▸ Texte fourni:
****************

La parfumerie naturelle est un exercice technique extrêmement complexe auquel les parfumeurs et apprentis-parfumeurs ne sont plus confrontés. Il est plus facile de formuler avec des matières de synthèse qui offrent une palette de notes plus large, des performances techniques plus grandes, un coût moins élevé, et une conformité réglementaire plus aisée à obtenir. Obtenir qualité, créativité et performance en 100% naturel est un défi. Et rares sont les parfumeurs comme Delphine qui peuvent se targuer de composer avec autant de brio et d’aisance en 100 % naturel. 

Comment définissez-vous une « parfumerie responsable » ?

C’est d’abord une parfumerie qui va se poser des questions, et agir pour le changement, quitte à remettre en question des usages ancrés et à prendre des risques. Cette responsabilité sociale et environnementale est déjà à l’œuvre depuis un moment dans les sociétés de composition. Les marques de parfum, quant à elles, sont plus frileuses à casser le moule de l’existant pour embrasser le sujet. Il y a des pas, mais encore petits.

Chez Floratropia, ce modèle de la responsabilité passe par le « care ». Une parfumerie qui « prend soin » de la planète et de l’humain. A chaque étape de cette fabuleuse chaine de valeur entre la nature et l’humain. Sourcing éthique, formulation sans pétrochimie, clean, vegan, flacons rechargeables et emballages minimalisés… on essaye de faire du parfum dans une démarche globale engagée pour le vivant. De la terre au parfum. Et du parfum à la terre.  On est loin d’être parfait, mais on a posé des intentions fortes et on fait au mieux, avec les moyens forcément plus réduits d’une petite marque.

Quels sont vos projets ?

La parfumerie 100% naturelle est encore très déconsidérée dans l’industrie. Parce que soi-disant « limitante » en terme de créativité ou de performance. Moi je crois au contraire, et comme souvent, que de cette contrainte nait la créativité. C’est une question de savoir-faire. Et cela ouvre de nouvelles voies d’expression. J’ai envie de montrer que belle parfumerie peut rimer avec sans pétrochimie. Et d’inspirer à changer de regard sur le parfum.

****************

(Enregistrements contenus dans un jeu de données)
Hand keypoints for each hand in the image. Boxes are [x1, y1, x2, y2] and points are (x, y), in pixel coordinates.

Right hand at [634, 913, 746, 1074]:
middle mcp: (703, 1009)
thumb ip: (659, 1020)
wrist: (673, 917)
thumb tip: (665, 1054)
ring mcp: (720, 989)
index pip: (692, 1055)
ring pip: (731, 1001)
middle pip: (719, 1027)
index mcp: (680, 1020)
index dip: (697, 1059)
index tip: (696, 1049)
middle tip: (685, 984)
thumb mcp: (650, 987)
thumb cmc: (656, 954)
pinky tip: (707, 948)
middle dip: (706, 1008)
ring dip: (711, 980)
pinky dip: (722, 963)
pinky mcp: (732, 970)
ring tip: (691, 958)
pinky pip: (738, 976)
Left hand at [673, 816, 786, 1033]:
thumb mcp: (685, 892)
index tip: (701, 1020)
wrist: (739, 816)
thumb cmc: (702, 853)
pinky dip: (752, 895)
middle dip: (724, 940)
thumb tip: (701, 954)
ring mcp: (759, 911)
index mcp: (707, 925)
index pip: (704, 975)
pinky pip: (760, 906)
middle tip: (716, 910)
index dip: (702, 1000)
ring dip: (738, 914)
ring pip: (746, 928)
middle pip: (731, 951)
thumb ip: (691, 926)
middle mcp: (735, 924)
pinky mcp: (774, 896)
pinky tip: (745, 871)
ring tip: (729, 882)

****************

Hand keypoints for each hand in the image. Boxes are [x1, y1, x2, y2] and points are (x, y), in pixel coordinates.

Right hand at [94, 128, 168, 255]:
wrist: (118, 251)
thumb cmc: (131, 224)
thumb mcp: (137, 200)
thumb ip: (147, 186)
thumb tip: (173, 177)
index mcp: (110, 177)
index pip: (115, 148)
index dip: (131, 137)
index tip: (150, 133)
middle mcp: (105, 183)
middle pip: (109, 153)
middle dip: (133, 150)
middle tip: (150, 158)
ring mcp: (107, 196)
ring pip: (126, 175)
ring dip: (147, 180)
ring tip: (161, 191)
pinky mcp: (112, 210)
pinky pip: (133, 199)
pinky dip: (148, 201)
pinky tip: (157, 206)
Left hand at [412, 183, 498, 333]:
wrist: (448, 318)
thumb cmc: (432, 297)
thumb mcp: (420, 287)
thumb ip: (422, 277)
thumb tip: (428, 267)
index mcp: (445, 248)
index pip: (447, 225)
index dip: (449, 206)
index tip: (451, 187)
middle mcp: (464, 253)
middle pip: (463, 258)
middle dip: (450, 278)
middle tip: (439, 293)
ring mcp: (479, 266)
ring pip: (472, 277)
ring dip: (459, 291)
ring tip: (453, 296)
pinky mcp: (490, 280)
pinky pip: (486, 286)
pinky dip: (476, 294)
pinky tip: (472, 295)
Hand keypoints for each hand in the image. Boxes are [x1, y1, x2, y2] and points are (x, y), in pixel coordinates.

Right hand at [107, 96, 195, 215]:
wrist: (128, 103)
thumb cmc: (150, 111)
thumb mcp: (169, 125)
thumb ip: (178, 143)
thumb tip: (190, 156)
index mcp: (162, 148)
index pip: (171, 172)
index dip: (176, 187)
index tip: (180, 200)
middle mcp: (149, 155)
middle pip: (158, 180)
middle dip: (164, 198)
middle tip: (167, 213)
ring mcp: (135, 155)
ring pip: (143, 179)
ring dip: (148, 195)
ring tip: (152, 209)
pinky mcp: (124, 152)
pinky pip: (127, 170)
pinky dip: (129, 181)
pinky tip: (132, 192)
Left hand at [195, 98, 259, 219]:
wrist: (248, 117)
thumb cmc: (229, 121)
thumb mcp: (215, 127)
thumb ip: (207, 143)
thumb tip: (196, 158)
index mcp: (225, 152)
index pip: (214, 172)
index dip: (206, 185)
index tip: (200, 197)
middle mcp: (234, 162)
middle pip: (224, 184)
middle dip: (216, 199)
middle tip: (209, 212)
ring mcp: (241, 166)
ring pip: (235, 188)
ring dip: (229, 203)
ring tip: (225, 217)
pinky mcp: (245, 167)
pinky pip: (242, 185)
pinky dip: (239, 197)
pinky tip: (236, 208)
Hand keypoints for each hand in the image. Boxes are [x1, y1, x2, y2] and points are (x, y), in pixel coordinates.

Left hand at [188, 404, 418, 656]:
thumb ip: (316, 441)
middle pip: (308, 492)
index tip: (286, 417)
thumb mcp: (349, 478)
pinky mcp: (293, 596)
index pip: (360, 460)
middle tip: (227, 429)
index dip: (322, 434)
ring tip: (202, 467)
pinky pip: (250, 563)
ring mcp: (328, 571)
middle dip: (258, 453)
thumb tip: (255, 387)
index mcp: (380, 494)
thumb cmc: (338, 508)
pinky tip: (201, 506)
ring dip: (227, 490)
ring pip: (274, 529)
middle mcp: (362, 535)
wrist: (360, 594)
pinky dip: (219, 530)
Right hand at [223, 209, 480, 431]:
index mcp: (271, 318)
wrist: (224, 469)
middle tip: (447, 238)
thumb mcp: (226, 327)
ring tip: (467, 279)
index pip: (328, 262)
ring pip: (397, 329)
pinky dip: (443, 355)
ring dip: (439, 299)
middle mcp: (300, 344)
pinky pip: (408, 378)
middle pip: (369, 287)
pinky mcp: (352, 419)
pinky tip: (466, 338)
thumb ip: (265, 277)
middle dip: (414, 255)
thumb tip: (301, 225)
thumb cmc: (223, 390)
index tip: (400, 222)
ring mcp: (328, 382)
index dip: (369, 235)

****************

▸ Objectif de l'exercice: Prolongez le texte sur la parfumerie naturelle en reprenant juste après sa dernière phrase.

▸ Réponse attendue:
Et bien sûr, le projet est surtout de faire progresser la marque vers plus d’impact. Il y a plein d’idées et de projets enthousiasmants dans les tiroirs mais il faut pouvoir les financer. Et cela passe notamment par la diffusion de la marque qui en est à ses prémices. La marque est ainsi construite que, plus on se développe, plus notre impact sur l’écosystème du parfum grandit. C’est le principe des « purpose brands ».

Comment voyez-vous l’avenir de la parfumerie ?

De plus en plus durable. Avec de plus en plus de transparence aussi dans les formules. L’open-source en est à ses débuts mais une marque comme J.U.S l’a mis à l’ordre du jour avec beaucoup de sens. 

Les sociétés de composition investissent également de manière importante dans la R&D de molécules plus green, issues de chimies vertes et de biotechnologies telles que la bio-fermentation. Ces innovations vont permettre à l’industrie de se désengager de la pétrochimie.

Vous oeuvrez pour que la belle parfumerie évolue …

Je pense, j’espère aussi, que la belle parfumerie va sortir un peu de sa tour d’ivoire. Le parfum est un domaine où il y a beaucoup de distance entre les marques et le consommateur. A force de grands discours savants, de mots techniques, un peu élitistes, souvent intimidants, cela fait que, bien trop souvent, les gens n’osent pas explorer librement, faire part de leurs perceptions sur un parfum, de peur de dire ou faire une bêtise, de se tromper de façon de faire, de dire. Comme si on touchait à un domaine sacré.  La parfumerie manque beaucoup de liberté, de légèreté. Alors que finalement, le parfum est une aventure personnelle, une histoire de sensibilité et d’émotions. Et c’est très jubilatoire.

Les messages sont aussi en train de changer …

Oui. Chez Floratropia, on essaye d’avoir un discours émotionnel et « sensationnel » du parfum, plus direct. Certaines nouvelles marques indépendantes (Marcelle Dormoy, Sillage, Nolenca) ont aussi commencé à faire bouger les lignes, renouvellent les discours en se libérant de toutes ces pesanteurs. Selon Li Edelkoort, la grande papesse des tendances, nous sommes rentrés dans l’âge de l’amateur. Et j’espère que les amateurs de parfums vont s’approprier et explorer le champ du parfum de manière plus libre, plus décomplexée. 

Votre devise du moment ?!

Let’s change fragrance for good & spread the wild !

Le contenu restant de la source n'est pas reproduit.